I'm too lazy to think of a good title

I was sitting here trying to think of something to write about.  I gots nuthin'.  My life is boring.  Last night I went to bed at 8pm, which is slightly earlier than my usual bedtime of 8:25.  Awesome.  Then I thought, maybe I should write about the batshit weird dream I had last night, because I'm sure you want to hear about it.  The best part?  I can total make stuff up and no one will know!  You never hear anybody say, "Hey, dammit!  You made that dream up!" 

Because they can't prove it, that's why.

That's how pathetic my life is -- I have to make up dreams to make them sound more interesting.

But no, really, this is a part of a dream I had last night.

I'm hiking in the woods, except it's not really woods, more like jungle, but I'm very sure this jungle is on the banks of the Mississippi River.  Yeah, this makes sense. 

Then I realize I'm not really on planet Earth like I thought.  Because there are lizard people walking around.  Like the lizard people in the old "V" TV show, not the new one.  The lizards are dressed though, wearing L.L. Bean flannel shirts and chinos and Merrel hiking boots.

I try to communicate with these preppy lizard people but I can't understand their language.  It sounds like a combination of Italian opera and hillbilly bluegrass sing-song.  Christ, that doesn't even make any sense.

[Records from a dataset]
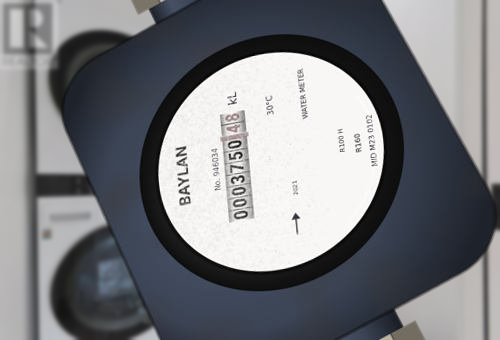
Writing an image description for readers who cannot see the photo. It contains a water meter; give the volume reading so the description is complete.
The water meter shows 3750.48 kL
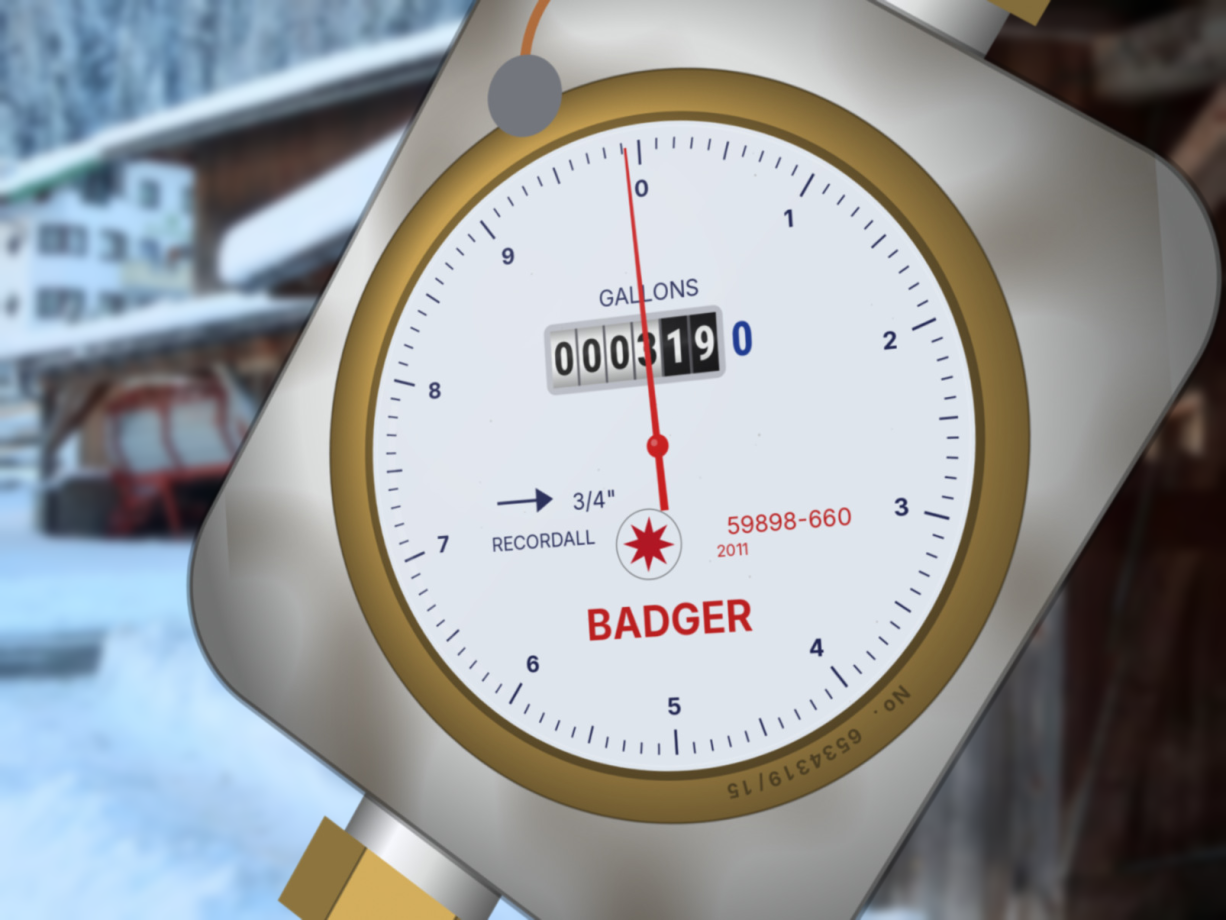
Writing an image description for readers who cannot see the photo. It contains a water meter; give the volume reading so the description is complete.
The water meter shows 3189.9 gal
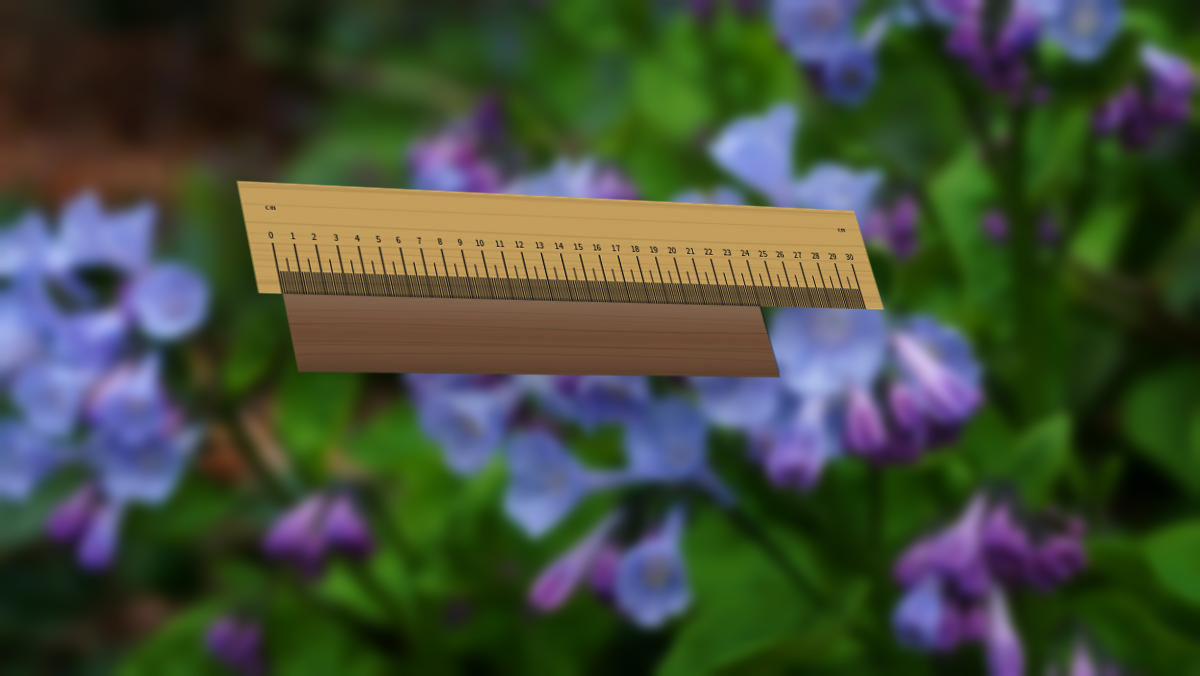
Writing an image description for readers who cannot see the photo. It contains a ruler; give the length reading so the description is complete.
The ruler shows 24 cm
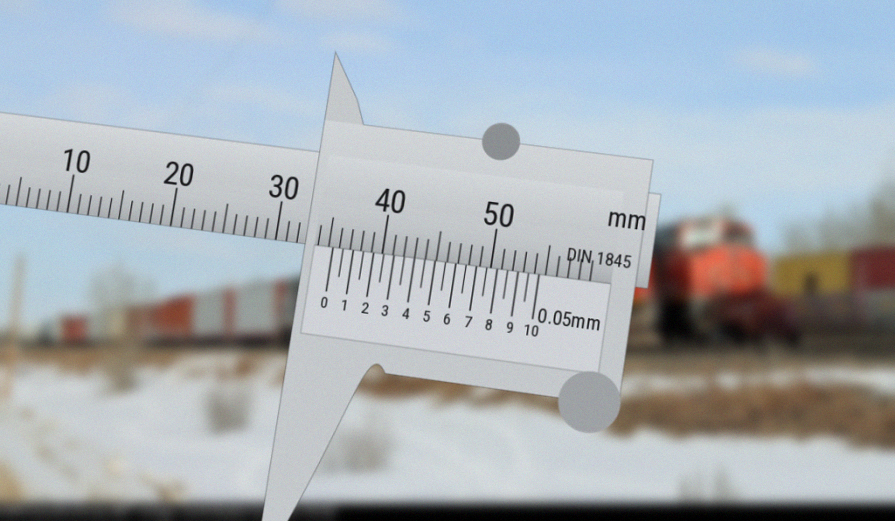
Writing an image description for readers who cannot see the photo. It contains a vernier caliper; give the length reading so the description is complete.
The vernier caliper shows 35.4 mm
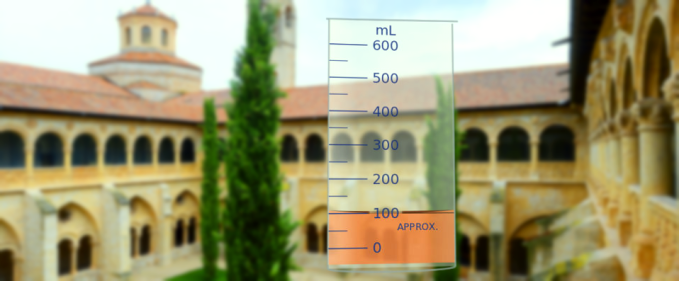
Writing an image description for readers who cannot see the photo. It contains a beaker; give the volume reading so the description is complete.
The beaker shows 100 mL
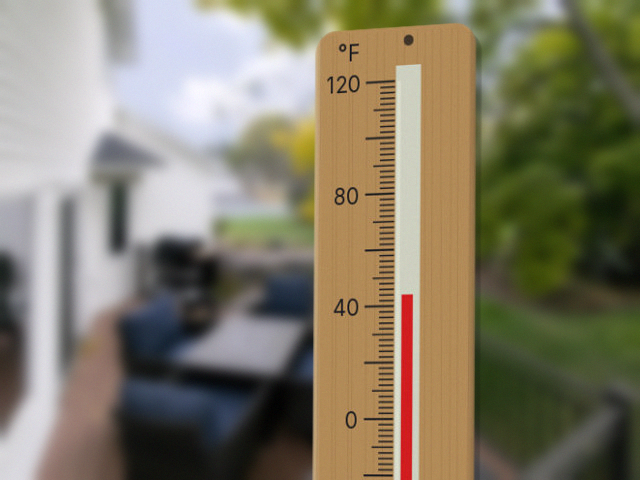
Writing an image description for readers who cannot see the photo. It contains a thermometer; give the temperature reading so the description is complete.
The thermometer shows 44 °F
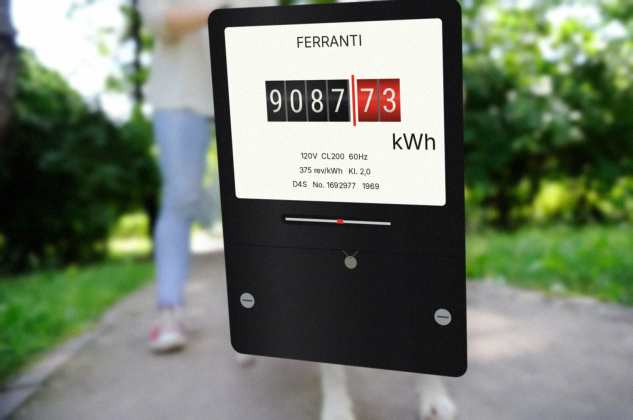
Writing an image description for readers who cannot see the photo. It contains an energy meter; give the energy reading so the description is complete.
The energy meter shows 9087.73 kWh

= WHAT TO WORK ON =
1 - List every item of clothing or footwear that the lizard people wear in the blog post about a strange dream.
2 - Continue the blog post about a strange dream, picking up right after its final sentence.

= ANSWERS BELOW =
1 - L.L. Bean flannel shirts, chinos, Merrel hiking boots

2 -
I wake up at this point, sort of scared, and I look over at Matt, who is sleeping.  He is making a weird whistling noise and I wonder if that is the weird lizard speech I heard.  I poke him in the back and make him turn over.

I try to go back to sleep, but the cat has climbed onto my pillow, and somehow throughout the course of the night used her front paws to push my head off the pillow so she can spread her giant fluffy body across it, leaving me with 2cm left.

I think that I probably shouldn't have eaten that gigantic piece of chocolate cake.

See, that's what happens.  I've been doing really good with my eating.  No junk, no booze, lots of vegetables and chicken.  Then I eat a piece of chocolate cake and end up with creepy lizard dreams.  There's a moral here somewhere, and I think it's to eat more cake.